Enfin, il signale le rôle de la presse communiste :

"Les journaux communistes.

Le journal communiste "
La Marseillaise", qui a récemment trouvé un écho chez un de ses confrères anglais de même tendance, "Reynold’s News", a posé en postulat que la famille Dominici devait être à l’abri de tout soupçon. Le correspondant de ce quotidien prend d’ailleurs souvent ses repas à la ferme de la Grande Terre, chez les Dominici, qui sont réputés [sic] membres du parti communiste.
Sans préciser encore le motif du meurtre, "
La Marseillaise" s’efforce, sur la base de déclarations non contrôlées, recueillies par son représentant, de faire admettre l’hypothèse d’un assassinat commis par d’autres Anglais, montés [sic] également dans une voiture de marque Hillman, qui auraient suivi (et même précédé) la famille Drummond.
Cette auto aurait été vue en effet à proximité de Lurs vers 18 h 15 (occupée par un homme, une femme et une fillette), alors qu’il est démontré que les Drummond ont quitté Digne seulement à 19 heures.
Or, Sir Jack Drummond n’a averti personne de son intention de camper à proximité du village de Lurs !

Il y a toutes probabilités pour que les trois meurtres aient été commis à l’occasion d’une tentative de vol et – sauf preuve contraire – je pense qu’il s’agit d’un crime crapuleux.
Je vous tiendrai informé du développement de l’enquête au fur et à mesure que les opérations en cours produiront des résultats, que j’espère favorables".

 

 

Une "lecture" du précédent Rapport

 

[L'extrait suivant de France-Soir, en date du 2 octobre 1952 - il s'agit d'une des réponses à des questions posées "à l'ex-Commissaire Charpentier", montre à l'évidence que le dit Commissaire avait eu en main copie du Rapport Harzic - quand bien même il commet quelques erreurs grossières, que je ne prends pas la peine de relever, enfin si, je les souligne...]

 

D'où vient la conviction absolue des policiers que le meurtrier est un homme du pays ?

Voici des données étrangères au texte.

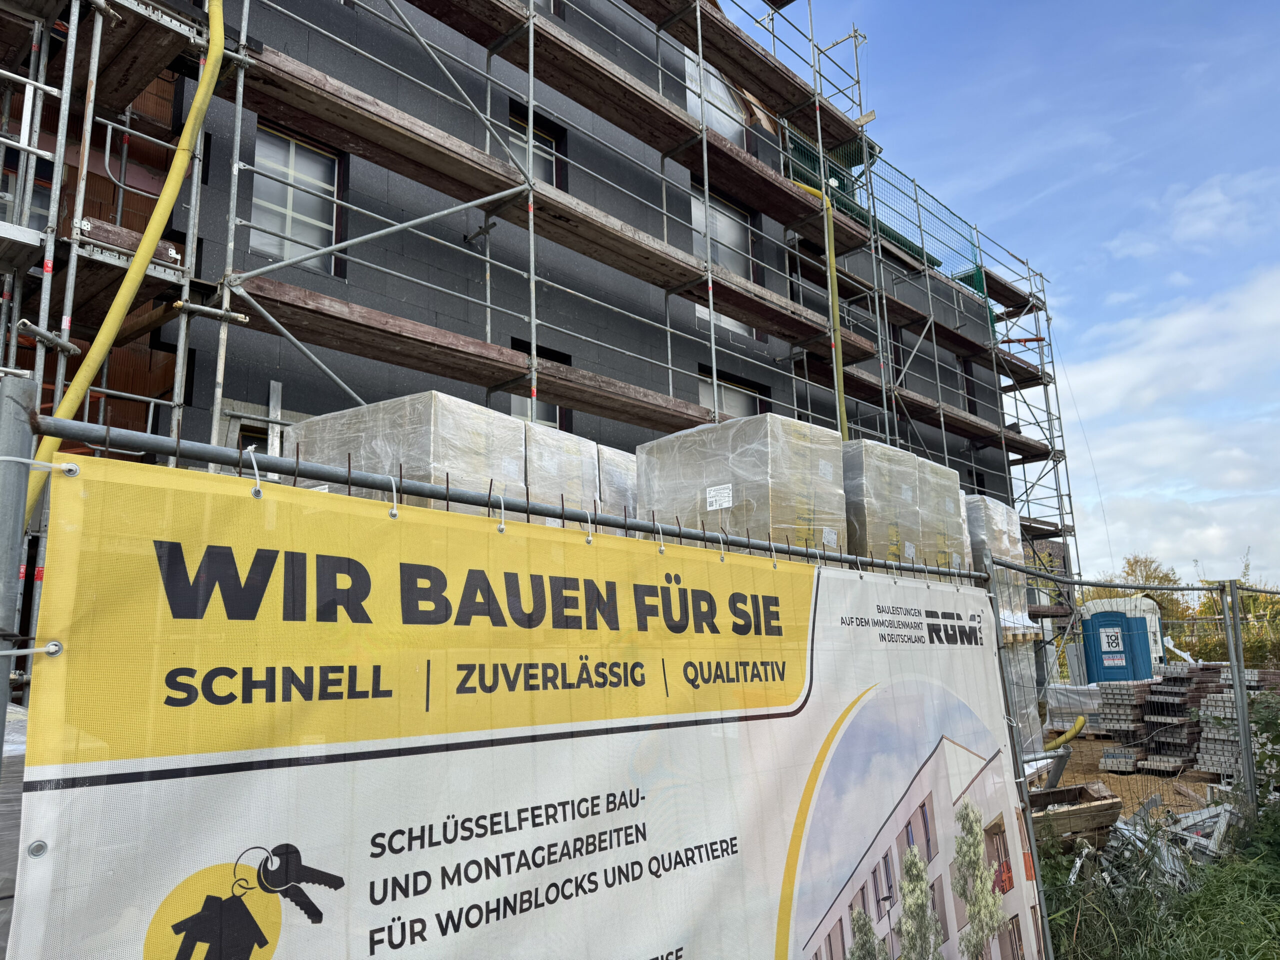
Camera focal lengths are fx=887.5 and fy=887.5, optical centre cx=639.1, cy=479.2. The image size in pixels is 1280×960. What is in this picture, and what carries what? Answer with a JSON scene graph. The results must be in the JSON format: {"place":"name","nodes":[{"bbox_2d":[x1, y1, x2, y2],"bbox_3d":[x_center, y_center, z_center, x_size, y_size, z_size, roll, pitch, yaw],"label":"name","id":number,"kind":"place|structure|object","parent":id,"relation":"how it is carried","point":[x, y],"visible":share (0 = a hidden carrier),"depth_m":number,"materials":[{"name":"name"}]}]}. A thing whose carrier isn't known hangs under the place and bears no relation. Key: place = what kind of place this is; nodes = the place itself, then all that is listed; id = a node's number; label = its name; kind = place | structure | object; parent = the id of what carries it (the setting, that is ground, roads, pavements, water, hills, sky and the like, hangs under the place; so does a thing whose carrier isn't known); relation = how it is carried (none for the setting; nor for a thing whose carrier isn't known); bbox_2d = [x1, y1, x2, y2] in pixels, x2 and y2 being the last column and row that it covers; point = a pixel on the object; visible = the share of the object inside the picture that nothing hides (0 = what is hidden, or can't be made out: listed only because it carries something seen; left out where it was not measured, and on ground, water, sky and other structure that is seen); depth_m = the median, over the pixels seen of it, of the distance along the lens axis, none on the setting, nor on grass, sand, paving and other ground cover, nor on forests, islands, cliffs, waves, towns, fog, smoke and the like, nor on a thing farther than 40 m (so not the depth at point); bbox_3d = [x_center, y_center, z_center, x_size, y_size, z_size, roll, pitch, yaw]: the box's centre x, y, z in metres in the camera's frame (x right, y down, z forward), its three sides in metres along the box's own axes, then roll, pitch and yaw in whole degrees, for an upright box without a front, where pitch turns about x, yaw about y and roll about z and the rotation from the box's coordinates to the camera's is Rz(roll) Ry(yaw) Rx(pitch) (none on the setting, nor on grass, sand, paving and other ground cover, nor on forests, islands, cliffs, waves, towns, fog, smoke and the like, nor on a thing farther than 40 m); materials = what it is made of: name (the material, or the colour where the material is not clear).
{"place":"outdoors","nodes":[
{"label":"outdoors","id":0,"kind":"place"},
{"bbox_2d":[1,0,1031,563],"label":"building","id":1,"kind":"structure","parent":0,"point":[703,350],"depth_m":9.11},
{"bbox_2d":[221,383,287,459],"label":"window","id":2,"kind":"structure","parent":1,"relation":"in","point":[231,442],"depth_m":6.78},
{"bbox_2d":[250,123,345,273],"bbox_3d":[-3.090,-2.417,7.896,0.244,1.415,0.865,-11,-14,42],"label":"window","id":3,"kind":"structure","parent":1,"relation":"in","point":[303,149],"depth_m":7.98,"materials":[{"name":"grey glass"}]},
{"bbox_2d":[508,105,564,186],"bbox_3d":[-1.213,-3.408,9.756,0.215,1.107,0.870,-11,-14,42],"label":"window","id":4,"kind":"structure","parent":1,"relation":"in","point":[536,146],"depth_m":9.94,"materials":[{"name":"glass"}]},
{"bbox_2d":[508,339,574,431],"bbox_3d":[-1.119,-0.665,9.432,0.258,1.477,1.004,-11,-14,42],"label":"window","id":5,"kind":"structure","parent":1,"relation":"in","point":[552,410],"depth_m":9.59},
{"bbox_2d":[684,50,745,145],"bbox_3d":[1.037,-5.123,12.527,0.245,1.637,1.335,-11,-14,42],"label":"window","id":6,"kind":"structure","parent":1,"relation":"in","point":[711,82],"depth_m":12.61,"materials":[{"name":"white"}]},
{"bbox_2d":[688,177,759,333],"bbox_3d":[1.073,-2.930,12.018,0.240,2.065,1.361,-11,-14,42],"label":"window","id":7,"kind":"structure","parent":1,"relation":"in","point":[722,259],"depth_m":12.17,"materials":[{"name":"grey glass"}]},
{"bbox_2d":[696,364,768,418],"bbox_3d":[1.252,-0.632,12.181,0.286,1.487,1.395,-11,-14,42],"label":"window","id":8,"kind":"structure","parent":1,"relation":"in","point":[703,380],"depth_m":12.32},
{"bbox_2d":[780,175,849,441],"bbox_3d":[2.354,-1.712,11.804,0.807,5.081,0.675,-1,-11,-4],"label":"yellow pipe","id":9,"kind":"object","parent":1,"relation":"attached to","point":[841,396],"visible":0.63,"depth_m":11.83,"materials":[{"name":"plastic"}]},
{"bbox_2d":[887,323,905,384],"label":"window","id":10,"kind":"structure","parent":1,"relation":"in","point":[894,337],"depth_m":15.25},
{"bbox_2d":[959,357,978,415],"bbox_3d":[6.341,-1.685,17.464,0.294,1.475,0.907,-11,-14,42],"label":"window","id":11,"kind":"structure","parent":1,"relation":"in","point":[968,391],"depth_m":17.64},
{"bbox_2d":[771,0,1279,593],"label":"sky","id":12,"kind":"structure","parent":0,"point":[1005,4],"materials":[{"name":"blue"}]},
{"bbox_2d":[1025,732,1232,828],"label":"dirt ground","id":13,"kind":"structure","parent":0,"point":[1079,778],"materials":[{"name":"brown soil"}]},
{"bbox_2d":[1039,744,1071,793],"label":"pipe","id":14,"kind":"object","parent":13,"relation":"on","point":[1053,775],"visible":0.68,"depth_m":8.18,"materials":[{"name":"grey metal"}]},
{"bbox_2d":[1043,717,1084,751],"bbox_3d":[5.679,3.491,12.070,0.742,0.466,0.374,0,-11,-8],"label":"yellow pipe","id":15,"kind":"object","parent":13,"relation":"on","point":[1066,738],"visible":0.7,"depth_m":11.97,"materials":[{"name":"yellow plastic"}]},
{"bbox_2d":[1046,683,1103,730],"bbox_3d":[7.359,3.778,14.748,1.252,0.780,1.204,-11,-14,42],"label":"wrapped pallet","id":16,"kind":"object","parent":13,"relation":"on","point":[1095,703],"visible":0.52,"depth_m":14.35,"materials":[{"name":"plastic"}]},
{"bbox_2d":[1092,679,1159,762],"bbox_3d":[6.434,3.164,11.583,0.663,1.094,1.198,-11,-14,42],"label":"panel stack","id":17,"kind":"object","parent":13,"relation":"on","point":[1109,703],"visible":0.72,"depth_m":11.33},
{"bbox_2d":[1140,664,1223,773],"bbox_3d":[6.679,2.890,10.844,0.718,1.187,1.214,-11,-14,42],"label":"stack","id":18,"kind":"object","parent":13,"relation":"on","point":[1156,692],"visible":0.73,"depth_m":10.61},
{"bbox_2d":[1031,807,1279,959],"label":"grass","id":19,"kind":"structure","parent":0,"point":[1199,958],"materials":[{"name":"green plant"}]},
{"bbox_2d":[1070,808,1200,896],"bbox_3d":[3.255,2.502,5.896,0.767,0.428,1.229,-11,-14,42],"label":"pile","id":20,"kind":"object","parent":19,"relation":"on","point":[1122,826],"visible":0.52,"depth_m":5.84,"materials":[{"name":"grey metal"}]},
{"bbox_2d":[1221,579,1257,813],"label":"fence post","id":21,"kind":"object","parent":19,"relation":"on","point":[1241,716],"visible":0.97,"depth_m":6.73,"materials":[{"name":"grey metal"}]},
{"bbox_2d":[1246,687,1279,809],"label":"shrub","id":22,"kind":"object","parent":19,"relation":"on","point":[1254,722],"visible":0.85,"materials":[{"name":"green plant"}]},
{"bbox_2d":[1056,258,1279,581],"label":"cloud","id":23,"kind":"structure","parent":0,"point":[1162,337],"materials":[{"name":"white"}]},
{"label":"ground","id":24,"kind":"structure","parent":0},
{"bbox_2d":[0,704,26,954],"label":"wrapped pallet","id":25,"kind":"object","parent":24,"relation":"on","point":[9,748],"visible":0.41,"depth_m":1.83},
{"bbox_2d":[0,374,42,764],"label":"fence post","id":26,"kind":"object","parent":24,"relation":"on","point":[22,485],"visible":0.5,"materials":[{"name":"grey metal"}]},
{"bbox_2d":[283,391,528,513],"bbox_3d":[-1.375,0.418,5.232,1.207,1.664,1.012,-11,-14,42],"label":"wrapped pallet","id":27,"kind":"object","parent":24,"relation":"on","point":[449,418],"visible":0.26,"depth_m":4.93,"materials":[{"name":"plastic"}]},
{"bbox_2d":[0,0,1077,623],"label":"scaffolding","id":28,"kind":"object","parent":24,"relation":"on","point":[531,28],"visible":0.63,"depth_m":8.76,"materials":[{"name":"metal"}]},
{"bbox_2d":[25,0,229,522],"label":"yellow hose","id":29,"kind":"object","parent":28,"relation":"attached to","point":[176,189],"visible":0.75,"depth_m":4.81,"materials":[{"name":"yellow plastic"}]},
{"bbox_2d":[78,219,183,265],"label":"plank","id":30,"kind":"object","parent":28,"relation":"on","point":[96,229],"visible":0.36,"depth_m":5.20,"materials":[{"name":"brown wood"}]},
{"bbox_2d":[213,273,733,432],"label":"scaffold plank","id":31,"kind":"object","parent":28,"relation":"on","point":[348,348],"visible":0.68,"depth_m":7.37,"materials":[{"name":"brown wood"}]},
{"bbox_2d":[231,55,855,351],"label":"scaffold plank","id":32,"kind":"object","parent":28,"relation":"on","point":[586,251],"visible":0.68,"depth_m":8.24,"materials":[{"name":"brown wood"}]},
{"bbox_2d":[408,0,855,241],"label":"scaffold plank","id":33,"kind":"object","parent":28,"relation":"on","point":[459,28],"visible":0.72,"depth_m":9.80,"materials":[{"name":"brown wood"}]},
{"bbox_2d":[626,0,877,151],"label":"scaffold plank","id":34,"kind":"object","parent":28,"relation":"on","point":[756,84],"visible":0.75,"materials":[{"name":"brown wood"}]},
{"bbox_2d":[783,125,986,288],"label":"safety net","id":35,"kind":"object","parent":28,"relation":"attached to","point":[907,246],"visible":0.41,"depth_m":15.15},
{"bbox_2d":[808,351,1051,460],"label":"scaffold plank","id":36,"kind":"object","parent":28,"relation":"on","point":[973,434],"visible":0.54,"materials":[{"name":"brown wood"}]},
{"bbox_2d":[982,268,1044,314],"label":"scaffold plank","id":37,"kind":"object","parent":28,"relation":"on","point":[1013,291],"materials":[{"name":"brown wood"}]},
{"bbox_2d":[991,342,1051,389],"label":"scaffold plank","id":38,"kind":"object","parent":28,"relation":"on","point":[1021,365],"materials":[{"name":"brown wood"}]},
{"bbox_2d":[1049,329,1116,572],"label":"cable","id":39,"kind":"object","parent":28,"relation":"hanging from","point":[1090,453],"visible":0.84,"depth_m":21.22,"materials":[{"name":"plastic"}]},
{"bbox_2d":[517,420,599,526],"bbox_3d":[-0.886,0.740,5.975,0.983,2.106,0.853,-11,-14,42],"label":"wrapped pallet","id":40,"kind":"object","parent":24,"relation":"on","point":[573,442],"visible":0.21,"depth_m":5.82,"materials":[{"name":"plastic"}]},
{"bbox_2d":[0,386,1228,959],"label":"metal fence","id":41,"kind":"object","parent":24,"relation":"on","point":[239,461],"visible":0.64,"depth_m":1.87,"materials":[{"name":"grey metal"}]},
{"bbox_2d":[12,448,1051,959],"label":"banner","id":42,"kind":"object","parent":41,"relation":"attached to","point":[351,872],"visible":0.97,"depth_m":2.04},
{"bbox_2d":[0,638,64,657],"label":"cable tie","id":43,"kind":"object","parent":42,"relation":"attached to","point":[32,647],"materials":[{"name":"white plastic"}]},
{"bbox_2d":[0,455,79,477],"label":"cable tie","id":44,"kind":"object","parent":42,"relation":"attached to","point":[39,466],"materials":[{"name":"white plastic"}]},
{"bbox_2d":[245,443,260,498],"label":"cable tie","id":45,"kind":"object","parent":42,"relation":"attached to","point":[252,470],"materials":[{"name":"white plastic"}]},
{"bbox_2d":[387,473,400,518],"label":"cable tie","id":46,"kind":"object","parent":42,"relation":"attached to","point":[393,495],"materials":[{"name":"white plastic"}]},
{"bbox_2d":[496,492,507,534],"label":"cable tie","id":47,"kind":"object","parent":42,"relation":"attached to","point":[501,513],"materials":[{"name":"white plastic"}]},
{"bbox_2d":[593,445,638,541],"bbox_3d":[-0.295,0.883,6.798,0.910,2.105,0.793,-11,-14,42],"label":"wrapped pallet","id":48,"kind":"object","parent":24,"relation":"on","point":[618,458],"visible":0.19,"depth_m":6.55,"materials":[{"name":"clear plastic"}]},
{"bbox_2d":[638,411,845,555],"bbox_3d":[0.710,0.612,6.070,1.149,1.920,1.060,-11,-14,42],"label":"wrapped pallet","id":49,"kind":"object","parent":24,"relation":"on","point":[756,447],"visible":0.45,"depth_m":5.74,"materials":[{"name":"plastic"}]},
{"bbox_2d":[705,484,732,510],"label":"label","id":50,"kind":"object","parent":49,"relation":"attached to","point":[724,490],"visible":0.98,"depth_m":5.44,"materials":[{"name":"white paper"}]},
{"bbox_2d":[840,439,929,567],"bbox_3d":[1.681,0.700,7.250,1.078,1.796,1.169,-11,-14,42],"label":"wrapped pallet","id":51,"kind":"object","parent":24,"relation":"on","point":[912,512],"visible":0.39,"depth_m":6.84,"materials":[{"name":"clear plastic"}]},
{"bbox_2d":[917,460,972,571],"bbox_3d":[2.411,0.988,8.144,1.002,2.157,0.977,-11,-14,42],"label":"wrapped pallet","id":52,"kind":"object","parent":24,"relation":"on","point":[955,520],"visible":0.24,"depth_m":7.91,"materials":[{"name":"plastic"}]},
{"bbox_2d":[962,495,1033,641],"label":"wrapped pallet","id":53,"kind":"object","parent":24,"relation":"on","point":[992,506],"visible":0.29,"depth_m":9.28,"materials":[{"name":"plastic"}]},
{"bbox_2d":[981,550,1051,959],"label":"fence post","id":54,"kind":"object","parent":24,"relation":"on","point":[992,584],"visible":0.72,"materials":[{"name":"grey metal"}]},
{"bbox_2d":[1001,637,1046,761],"bbox_3d":[4.003,2.584,10.355,0.960,1.540,1.156,-11,-14,42],"label":"wrapped pallet","id":55,"kind":"object","parent":24,"relation":"on","point":[1021,665],"visible":0.24,"depth_m":10.19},
{"bbox_2d":[1028,782,1125,850],"bbox_3d":[3.245,2.654,6.912,0.659,0.371,0.868,-11,-14,42],"label":"wooden crate","id":56,"kind":"object","parent":24,"relation":"on","point":[1082,789],"visible":0.57,"depth_m":6.67,"materials":[{"name":"brown wood"}]},
{"bbox_2d":[1081,606,1158,683],"bbox_3d":[9.725,3.638,17.946,1.412,1.938,1.472,-6,-12,25],"label":"portable toilet","id":57,"kind":"object","parent":24,"relation":"on","point":[1101,678],"visible":0.7,"depth_m":17.46,"materials":[{"name":"blue plastic"}]},
{"bbox_2d":[1098,626,1124,659],"bbox_3d":[8.630,2.983,16.231,0.416,0.534,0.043,-11,-14,42],"label":"sign","id":58,"kind":"object","parent":57,"relation":"attached to","point":[1106,644],"visible":0.97,"depth_m":16.22,"materials":[{"name":"white plastic"}]},
{"bbox_2d":[1085,552,1190,623],"label":"tree","id":59,"kind":"object","parent":24,"relation":"on","point":[1130,566],"visible":0.31,"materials":[{"name":"green plant"}]},
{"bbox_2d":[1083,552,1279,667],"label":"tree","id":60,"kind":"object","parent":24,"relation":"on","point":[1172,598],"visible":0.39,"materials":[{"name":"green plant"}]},
{"bbox_2d":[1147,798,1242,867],"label":"pile","id":61,"kind":"object","parent":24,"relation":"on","point":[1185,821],"visible":0.59,"depth_m":6.61,"materials":[{"name":"grey metal"}]},
{"bbox_2d":[1193,667,1279,782],"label":"stack","id":62,"kind":"object","parent":24,"relation":"on","point":[1212,708],"visible":0.65,"depth_m":9.55,"materials":[{"name":"grey"}]},
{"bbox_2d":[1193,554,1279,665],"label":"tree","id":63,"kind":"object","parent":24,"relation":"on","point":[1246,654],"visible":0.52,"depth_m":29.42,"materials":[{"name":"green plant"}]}
]}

"La découverte de la carabine, de type américain, faite dans la Durance le lendemain du crime a apporté le seul élément matériel indiscutable à l'actif de l'enquête. Des armes de même nature ont été parachutées dans la région, et le maquis local en a reçu.
La carabine du crime ne comporte pas de bretelle et il ne semble pas qu'elle puisse être transportée à la main, sur une grande distance.
Enfin, le trou dans lequel elle a été jetée, un des plus profonds de l'endroit, ne peut être connu que par des familiers du lieu.
D'autre part, l'examen minutieux de la carabine a révélé certaines réparations de fortune qui semblent l'œuvre d'un bricoleur sans connaissance spéciale. La bride du collier en aluminium utilisée pour fixer le canon est employée généralement pour maintenir les plaques d'identité des bicyclettes ; elle est semblable à celles vendues dans la région".